Start of Given records
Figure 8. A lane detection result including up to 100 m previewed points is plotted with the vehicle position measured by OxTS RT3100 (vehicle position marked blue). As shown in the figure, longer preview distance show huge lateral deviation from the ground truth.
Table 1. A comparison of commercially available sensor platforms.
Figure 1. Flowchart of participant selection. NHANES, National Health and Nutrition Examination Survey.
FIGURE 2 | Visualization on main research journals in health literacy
End of Given records
Start of Given records
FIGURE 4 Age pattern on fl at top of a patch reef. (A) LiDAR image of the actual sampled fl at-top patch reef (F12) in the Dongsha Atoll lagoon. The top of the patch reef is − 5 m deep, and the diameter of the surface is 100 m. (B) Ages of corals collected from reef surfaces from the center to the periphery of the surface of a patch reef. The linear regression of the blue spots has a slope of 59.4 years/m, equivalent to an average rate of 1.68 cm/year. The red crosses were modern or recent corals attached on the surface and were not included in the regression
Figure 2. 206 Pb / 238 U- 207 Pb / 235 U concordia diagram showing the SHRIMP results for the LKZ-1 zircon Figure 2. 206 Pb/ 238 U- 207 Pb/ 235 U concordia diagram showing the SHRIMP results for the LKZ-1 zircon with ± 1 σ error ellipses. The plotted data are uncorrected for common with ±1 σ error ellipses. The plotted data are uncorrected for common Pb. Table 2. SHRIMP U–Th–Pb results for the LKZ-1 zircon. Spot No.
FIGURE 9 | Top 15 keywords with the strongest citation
End of Given records
* **What to work on**:
Please reproduce exactly the lines in the listing above from the one containing "FIGURE 4 Age" through the one containing "FIGURE 9 | Top", both included, and nothing more.

* **Output of the exercise**:
FIGURE 4 Age pattern on fl at top of a patch reef. (A) LiDAR image of the actual sampled fl at-top patch reef (F12) in the Dongsha Atoll lagoon. The top of the patch reef is − 5 m deep, and the diameter of the surface is 100 m. (B) Ages of corals collected from reef surfaces from the center to the periphery of the surface of a patch reef. The linear regression of the blue spots has a slope of 59.4 years/m, equivalent to an average rate of 1.68 cm/year. The red crosses were modern or recent corals attached on the surface and were not included in the regression
Figure 2. 206 Pb / 238 U- 207 Pb / 235 U concordia diagram showing the SHRIMP results for the LKZ-1 zircon Figure 2. 206 Pb/ 238 U- 207 Pb/ 235 U concordia diagram showing the SHRIMP results for the LKZ-1 zircon with ± 1 σ error ellipses. The plotted data are uncorrected for common with ±1 σ error ellipses. The plotted data are uncorrected for common Pb. Table 2. SHRIMP U–Th–Pb results for the LKZ-1 zircon. Spot No.
FIGURE 9 | Top 15 keywords with the strongest citation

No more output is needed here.